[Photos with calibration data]

-- Opening Marker --

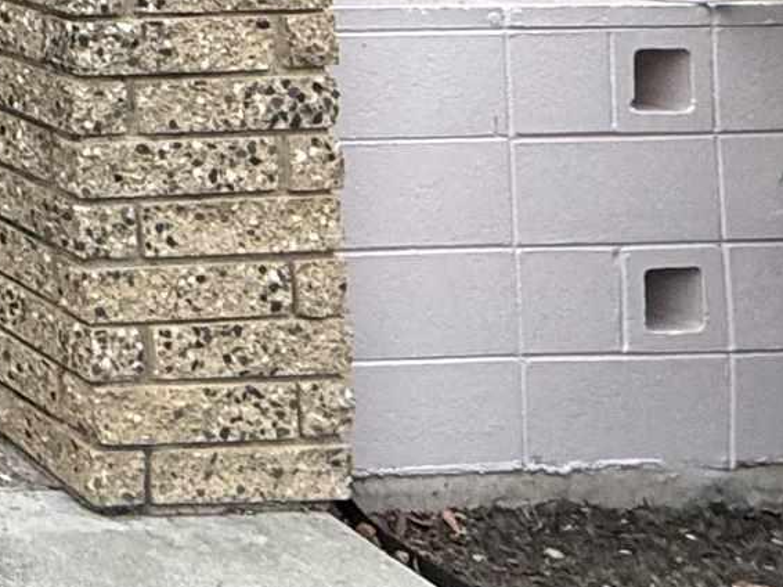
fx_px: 1718
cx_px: -884
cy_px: -345
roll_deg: +1.5
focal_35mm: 76
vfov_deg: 17.1
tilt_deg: +3.4
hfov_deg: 16.9
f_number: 2.2
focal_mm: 2.22
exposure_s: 1/120
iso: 200
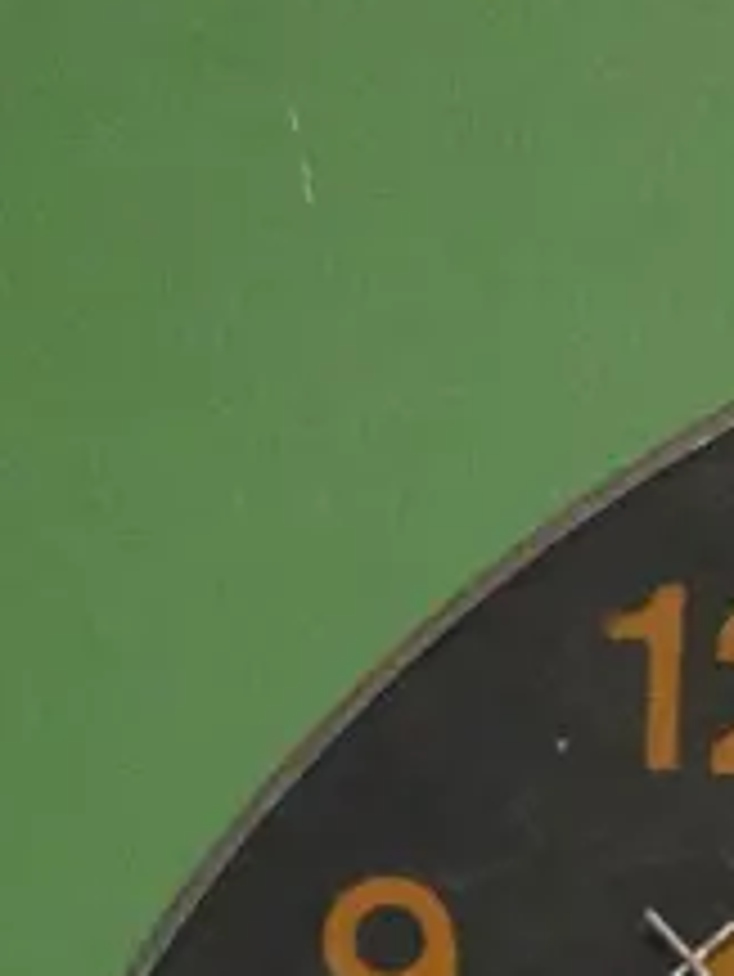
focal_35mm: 245
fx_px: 6920
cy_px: 1894
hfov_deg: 5.9
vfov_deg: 7.8
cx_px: 1583
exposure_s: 1/60
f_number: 5.3
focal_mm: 26
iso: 3200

-- Closing Marker --

#### YOUR GOAL
Repeat the records above word for word, keeping no pictures in the copy.

#### TASK RESULT
fx_px: 1718
cx_px: -884
cy_px: -345
roll_deg: +1.5
focal_35mm: 76
vfov_deg: 17.1
tilt_deg: +3.4
hfov_deg: 16.9
f_number: 2.2
focal_mm: 2.22
exposure_s: 1/120
iso: 200
focal_35mm: 245
fx_px: 6920
cy_px: 1894
hfov_deg: 5.9
vfov_deg: 7.8
cx_px: 1583
exposure_s: 1/60
f_number: 5.3
focal_mm: 26
iso: 3200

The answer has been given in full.